Alors que l’on s’attendait à découvrir une comédie bien grasse et stéréotypées autour des différences culturelles et du racisme existant entre Occidentaux et Asiatiques, « Made in China » passe allègrement à côté de cela, étant donné qu’il est question ici d’une histoire de relation paternelle difficile, autour des origines et d’une quête de filiation descendante. Frédéric Chau interprète ici le personnage central en la personne de François, un jeune trentenaire d’origine asiatique, lequel évite les questions liées à ses origines, tandis qu’il va bientôt être papa. Sauf qu’il n’a pas remis les pieds dans sa famille depuis dix ans suite à une violente dispute avec son père, Meng, face à son choix de carrière professionnelle (photographe plutôt qu’ingénieur), dans une famille où soit, tu obéissais aux volontés des parents soit, tu quittais le foyer ; ce qu’il a donc décidé de faire. François va pourtant devoir reprendre contact avec les siens, dont son père, pour lui annoncer la nouvelle, et ainsi assurer à son enfant de connaître sa famille, entière.

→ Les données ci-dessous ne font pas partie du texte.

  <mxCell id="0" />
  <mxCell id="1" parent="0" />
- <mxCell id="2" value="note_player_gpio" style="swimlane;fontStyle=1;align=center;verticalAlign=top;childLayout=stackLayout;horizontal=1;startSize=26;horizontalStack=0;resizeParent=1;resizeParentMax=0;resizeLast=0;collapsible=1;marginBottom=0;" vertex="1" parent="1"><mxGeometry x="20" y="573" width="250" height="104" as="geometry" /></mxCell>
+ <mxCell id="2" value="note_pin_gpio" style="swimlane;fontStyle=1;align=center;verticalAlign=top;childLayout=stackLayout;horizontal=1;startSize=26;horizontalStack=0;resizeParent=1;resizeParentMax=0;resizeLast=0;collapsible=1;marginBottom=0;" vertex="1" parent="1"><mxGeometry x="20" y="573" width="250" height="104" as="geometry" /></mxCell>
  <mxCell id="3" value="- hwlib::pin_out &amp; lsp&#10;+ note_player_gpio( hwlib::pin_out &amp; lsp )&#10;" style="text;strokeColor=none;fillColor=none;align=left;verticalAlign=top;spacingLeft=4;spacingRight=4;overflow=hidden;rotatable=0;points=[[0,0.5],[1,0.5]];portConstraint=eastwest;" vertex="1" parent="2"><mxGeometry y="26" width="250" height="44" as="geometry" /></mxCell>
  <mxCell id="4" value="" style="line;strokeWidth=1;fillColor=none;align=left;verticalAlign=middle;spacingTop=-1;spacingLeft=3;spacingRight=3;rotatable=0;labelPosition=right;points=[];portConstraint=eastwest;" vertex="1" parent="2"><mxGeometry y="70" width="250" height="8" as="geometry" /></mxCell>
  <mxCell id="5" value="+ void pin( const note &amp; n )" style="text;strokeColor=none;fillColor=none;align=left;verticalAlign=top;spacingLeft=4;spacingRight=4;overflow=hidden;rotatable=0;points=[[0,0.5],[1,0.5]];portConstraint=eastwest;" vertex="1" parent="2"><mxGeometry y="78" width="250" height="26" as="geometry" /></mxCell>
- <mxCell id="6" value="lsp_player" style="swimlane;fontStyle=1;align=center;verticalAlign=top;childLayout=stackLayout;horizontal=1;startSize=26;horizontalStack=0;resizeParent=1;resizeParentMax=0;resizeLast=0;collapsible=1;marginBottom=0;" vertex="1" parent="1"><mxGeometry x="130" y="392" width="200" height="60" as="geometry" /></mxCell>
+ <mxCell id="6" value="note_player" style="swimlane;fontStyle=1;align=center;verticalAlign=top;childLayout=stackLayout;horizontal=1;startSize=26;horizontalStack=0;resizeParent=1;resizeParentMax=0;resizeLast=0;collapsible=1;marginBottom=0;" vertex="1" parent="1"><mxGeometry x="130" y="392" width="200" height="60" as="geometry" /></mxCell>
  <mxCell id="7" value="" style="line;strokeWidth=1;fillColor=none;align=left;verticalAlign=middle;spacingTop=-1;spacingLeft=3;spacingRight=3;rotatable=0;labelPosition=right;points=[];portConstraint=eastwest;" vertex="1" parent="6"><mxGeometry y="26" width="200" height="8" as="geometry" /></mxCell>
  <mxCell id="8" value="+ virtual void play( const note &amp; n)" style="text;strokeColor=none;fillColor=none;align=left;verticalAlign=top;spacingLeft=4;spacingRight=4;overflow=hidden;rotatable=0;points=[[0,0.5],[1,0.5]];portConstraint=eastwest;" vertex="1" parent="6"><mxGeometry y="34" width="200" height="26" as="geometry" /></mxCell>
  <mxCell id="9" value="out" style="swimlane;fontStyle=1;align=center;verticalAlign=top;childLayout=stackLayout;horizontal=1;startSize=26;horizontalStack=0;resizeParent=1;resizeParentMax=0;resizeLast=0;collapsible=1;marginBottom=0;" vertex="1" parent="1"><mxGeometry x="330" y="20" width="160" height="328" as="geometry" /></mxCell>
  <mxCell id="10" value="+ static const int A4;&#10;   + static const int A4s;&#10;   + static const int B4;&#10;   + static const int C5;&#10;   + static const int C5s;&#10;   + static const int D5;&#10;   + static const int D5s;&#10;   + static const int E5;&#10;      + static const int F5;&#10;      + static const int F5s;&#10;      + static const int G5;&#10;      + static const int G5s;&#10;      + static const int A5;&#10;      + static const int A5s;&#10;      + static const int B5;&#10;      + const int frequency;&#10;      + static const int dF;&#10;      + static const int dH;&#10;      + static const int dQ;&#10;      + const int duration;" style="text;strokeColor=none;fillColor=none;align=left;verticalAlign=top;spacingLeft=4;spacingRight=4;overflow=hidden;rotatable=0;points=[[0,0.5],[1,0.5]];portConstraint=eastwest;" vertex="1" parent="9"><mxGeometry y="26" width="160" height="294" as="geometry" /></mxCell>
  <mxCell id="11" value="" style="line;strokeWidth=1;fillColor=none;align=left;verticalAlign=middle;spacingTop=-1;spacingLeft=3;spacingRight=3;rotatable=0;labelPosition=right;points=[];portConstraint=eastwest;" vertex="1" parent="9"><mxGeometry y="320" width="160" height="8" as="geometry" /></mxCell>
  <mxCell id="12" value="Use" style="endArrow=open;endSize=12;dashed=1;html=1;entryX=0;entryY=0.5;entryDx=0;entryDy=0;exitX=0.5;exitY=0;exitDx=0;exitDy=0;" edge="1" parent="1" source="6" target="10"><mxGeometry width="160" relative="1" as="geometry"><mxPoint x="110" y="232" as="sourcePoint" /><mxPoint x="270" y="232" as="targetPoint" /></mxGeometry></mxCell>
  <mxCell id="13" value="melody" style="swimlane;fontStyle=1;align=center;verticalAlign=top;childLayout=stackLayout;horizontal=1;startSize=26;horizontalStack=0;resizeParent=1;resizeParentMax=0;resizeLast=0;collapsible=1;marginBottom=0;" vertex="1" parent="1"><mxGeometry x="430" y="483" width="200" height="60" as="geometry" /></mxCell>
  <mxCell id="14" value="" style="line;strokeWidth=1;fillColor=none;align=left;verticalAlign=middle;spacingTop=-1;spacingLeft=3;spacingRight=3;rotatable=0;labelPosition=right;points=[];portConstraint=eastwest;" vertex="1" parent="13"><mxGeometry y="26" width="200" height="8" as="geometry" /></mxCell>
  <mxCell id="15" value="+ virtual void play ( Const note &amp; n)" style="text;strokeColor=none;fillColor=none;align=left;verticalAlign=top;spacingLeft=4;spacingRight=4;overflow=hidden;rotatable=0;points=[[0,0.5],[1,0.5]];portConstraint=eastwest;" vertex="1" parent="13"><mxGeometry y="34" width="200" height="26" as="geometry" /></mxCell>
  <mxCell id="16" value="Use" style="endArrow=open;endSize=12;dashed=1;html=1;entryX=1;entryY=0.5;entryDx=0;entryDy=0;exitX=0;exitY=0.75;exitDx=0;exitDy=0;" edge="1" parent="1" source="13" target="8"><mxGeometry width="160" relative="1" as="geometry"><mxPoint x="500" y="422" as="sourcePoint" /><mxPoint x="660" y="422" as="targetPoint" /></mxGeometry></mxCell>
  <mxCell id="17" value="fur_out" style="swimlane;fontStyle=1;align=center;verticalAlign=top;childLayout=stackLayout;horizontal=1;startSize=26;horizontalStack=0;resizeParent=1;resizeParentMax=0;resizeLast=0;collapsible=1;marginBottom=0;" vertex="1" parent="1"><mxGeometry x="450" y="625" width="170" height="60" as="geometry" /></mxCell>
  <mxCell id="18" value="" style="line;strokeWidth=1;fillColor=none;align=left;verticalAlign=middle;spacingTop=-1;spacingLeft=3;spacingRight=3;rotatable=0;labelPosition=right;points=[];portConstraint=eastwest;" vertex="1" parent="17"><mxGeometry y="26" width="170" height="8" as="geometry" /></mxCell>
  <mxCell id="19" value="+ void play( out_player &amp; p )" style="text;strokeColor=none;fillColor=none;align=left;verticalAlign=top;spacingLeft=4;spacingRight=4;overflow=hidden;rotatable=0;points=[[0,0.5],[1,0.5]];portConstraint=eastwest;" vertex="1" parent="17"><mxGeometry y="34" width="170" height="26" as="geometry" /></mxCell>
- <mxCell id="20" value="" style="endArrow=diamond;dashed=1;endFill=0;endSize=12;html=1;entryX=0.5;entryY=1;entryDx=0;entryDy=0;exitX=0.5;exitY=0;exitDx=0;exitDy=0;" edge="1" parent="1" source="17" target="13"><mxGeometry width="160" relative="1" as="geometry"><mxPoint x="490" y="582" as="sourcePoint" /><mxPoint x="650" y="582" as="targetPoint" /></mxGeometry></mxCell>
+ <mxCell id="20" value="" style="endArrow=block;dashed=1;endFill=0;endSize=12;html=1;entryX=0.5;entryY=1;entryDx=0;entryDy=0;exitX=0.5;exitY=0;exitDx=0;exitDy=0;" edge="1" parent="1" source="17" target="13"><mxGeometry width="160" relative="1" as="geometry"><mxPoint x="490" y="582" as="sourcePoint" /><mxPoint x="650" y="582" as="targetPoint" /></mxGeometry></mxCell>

« Made in China » joue davantage sur la corde de la tendresse que celle de l’humour, malgré la présence au casting de Medi Sadoun dans le rôle de Bruno, un moniteur d’auto-école et meilleur ami (envahissant mais très gentil) de François, lequel va l’accompagner dans sa périlleuse mission de (re)prise de contact (le père de François est loin d’être un de Funès), et surtout tomber maladroitement amoureux de Lisa (jouée par l’actrice Mylène Jampanoï, née d’une mère française d’origine bretonne et d’un père chinois). Maintenant, le film ne passe pas à côté de quelques vannes sur les Asiatiques et leurs soi-disant manières d’être, mais elles restent soit légèrement piquantes, soit très fades. À choisir, c’est mieux qu’elles soient comme ça plutôt qu’irrespectueuses. Mais le film parvient, en partie, à rigoler de sa contradiction avec les préjugés établis sur cette communauté.

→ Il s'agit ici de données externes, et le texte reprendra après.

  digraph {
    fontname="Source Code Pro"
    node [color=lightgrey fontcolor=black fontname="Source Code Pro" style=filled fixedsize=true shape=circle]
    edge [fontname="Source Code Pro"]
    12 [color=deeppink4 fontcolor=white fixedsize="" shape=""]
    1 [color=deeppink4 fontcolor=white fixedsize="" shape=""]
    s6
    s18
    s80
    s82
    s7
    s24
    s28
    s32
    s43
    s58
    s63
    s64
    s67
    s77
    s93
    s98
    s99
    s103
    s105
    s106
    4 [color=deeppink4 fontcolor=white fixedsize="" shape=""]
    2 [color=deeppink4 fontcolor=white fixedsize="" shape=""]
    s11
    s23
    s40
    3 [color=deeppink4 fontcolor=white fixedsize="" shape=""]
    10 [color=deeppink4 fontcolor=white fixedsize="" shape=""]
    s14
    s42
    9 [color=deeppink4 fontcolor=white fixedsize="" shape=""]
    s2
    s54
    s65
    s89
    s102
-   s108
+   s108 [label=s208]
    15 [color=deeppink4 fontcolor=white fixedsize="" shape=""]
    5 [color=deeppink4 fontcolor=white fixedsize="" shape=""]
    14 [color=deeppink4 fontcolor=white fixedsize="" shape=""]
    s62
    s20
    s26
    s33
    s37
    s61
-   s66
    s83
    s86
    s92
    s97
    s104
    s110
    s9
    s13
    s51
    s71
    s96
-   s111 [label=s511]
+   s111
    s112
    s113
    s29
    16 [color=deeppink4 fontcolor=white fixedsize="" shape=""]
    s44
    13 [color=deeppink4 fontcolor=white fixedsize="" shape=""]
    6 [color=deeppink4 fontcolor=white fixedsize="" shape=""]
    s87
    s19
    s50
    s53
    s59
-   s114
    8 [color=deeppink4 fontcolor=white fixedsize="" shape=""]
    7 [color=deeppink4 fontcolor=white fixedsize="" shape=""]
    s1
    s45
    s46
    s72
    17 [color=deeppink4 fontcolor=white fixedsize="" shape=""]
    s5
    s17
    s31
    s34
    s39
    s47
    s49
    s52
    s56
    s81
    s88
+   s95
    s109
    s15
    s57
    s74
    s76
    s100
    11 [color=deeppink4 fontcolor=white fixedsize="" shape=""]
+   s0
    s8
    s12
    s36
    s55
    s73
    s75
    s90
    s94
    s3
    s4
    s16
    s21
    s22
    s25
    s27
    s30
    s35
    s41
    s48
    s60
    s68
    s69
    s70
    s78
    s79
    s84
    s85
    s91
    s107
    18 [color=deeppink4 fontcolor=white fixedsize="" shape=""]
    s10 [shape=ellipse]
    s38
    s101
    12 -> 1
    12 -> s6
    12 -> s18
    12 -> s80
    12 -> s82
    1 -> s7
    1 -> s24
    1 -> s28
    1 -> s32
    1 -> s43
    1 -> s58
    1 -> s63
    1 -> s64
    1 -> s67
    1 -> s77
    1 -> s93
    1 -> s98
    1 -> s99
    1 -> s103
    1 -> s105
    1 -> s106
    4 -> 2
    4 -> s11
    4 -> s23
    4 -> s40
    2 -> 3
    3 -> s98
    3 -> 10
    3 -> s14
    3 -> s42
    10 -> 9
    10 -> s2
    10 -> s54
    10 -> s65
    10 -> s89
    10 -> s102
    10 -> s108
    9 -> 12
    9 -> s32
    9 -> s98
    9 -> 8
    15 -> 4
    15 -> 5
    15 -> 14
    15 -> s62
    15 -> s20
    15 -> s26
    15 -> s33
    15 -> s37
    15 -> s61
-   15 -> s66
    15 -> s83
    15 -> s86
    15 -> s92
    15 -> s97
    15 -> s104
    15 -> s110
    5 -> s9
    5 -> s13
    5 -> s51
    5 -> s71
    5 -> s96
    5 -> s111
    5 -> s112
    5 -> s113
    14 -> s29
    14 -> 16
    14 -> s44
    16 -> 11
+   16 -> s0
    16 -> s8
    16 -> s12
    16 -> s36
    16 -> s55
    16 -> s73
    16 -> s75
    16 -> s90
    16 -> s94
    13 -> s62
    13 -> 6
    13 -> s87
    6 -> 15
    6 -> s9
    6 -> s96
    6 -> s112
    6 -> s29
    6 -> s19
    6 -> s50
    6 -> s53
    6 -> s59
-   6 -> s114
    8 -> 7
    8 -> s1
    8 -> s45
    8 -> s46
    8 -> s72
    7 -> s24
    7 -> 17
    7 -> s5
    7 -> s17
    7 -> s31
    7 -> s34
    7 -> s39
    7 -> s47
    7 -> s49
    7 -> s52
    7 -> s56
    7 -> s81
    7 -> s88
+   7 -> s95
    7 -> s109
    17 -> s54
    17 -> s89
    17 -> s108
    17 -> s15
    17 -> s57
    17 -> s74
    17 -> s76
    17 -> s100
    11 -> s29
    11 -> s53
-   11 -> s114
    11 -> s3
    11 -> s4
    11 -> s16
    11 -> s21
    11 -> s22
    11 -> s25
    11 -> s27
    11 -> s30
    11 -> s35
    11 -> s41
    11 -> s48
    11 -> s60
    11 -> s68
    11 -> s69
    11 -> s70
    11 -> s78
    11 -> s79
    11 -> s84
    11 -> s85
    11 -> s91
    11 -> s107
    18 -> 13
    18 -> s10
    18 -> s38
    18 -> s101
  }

Gentillet, attendus dans certains segments, et forcément prévisible dans son déroulement, le film parvient tout même à nous toucher par rapport à ce qu’il a à nous offrir, notamment lorsque vient le moment de regarder en arrière, et de se rappeler les êtres chers disparus, et d’autres instants douloureux, afin d’entrevoir l’avenir d’une meilleure manière, mais surtout d’ouvrir les yeux sur le présent, et ce qu’il a à nous offrir.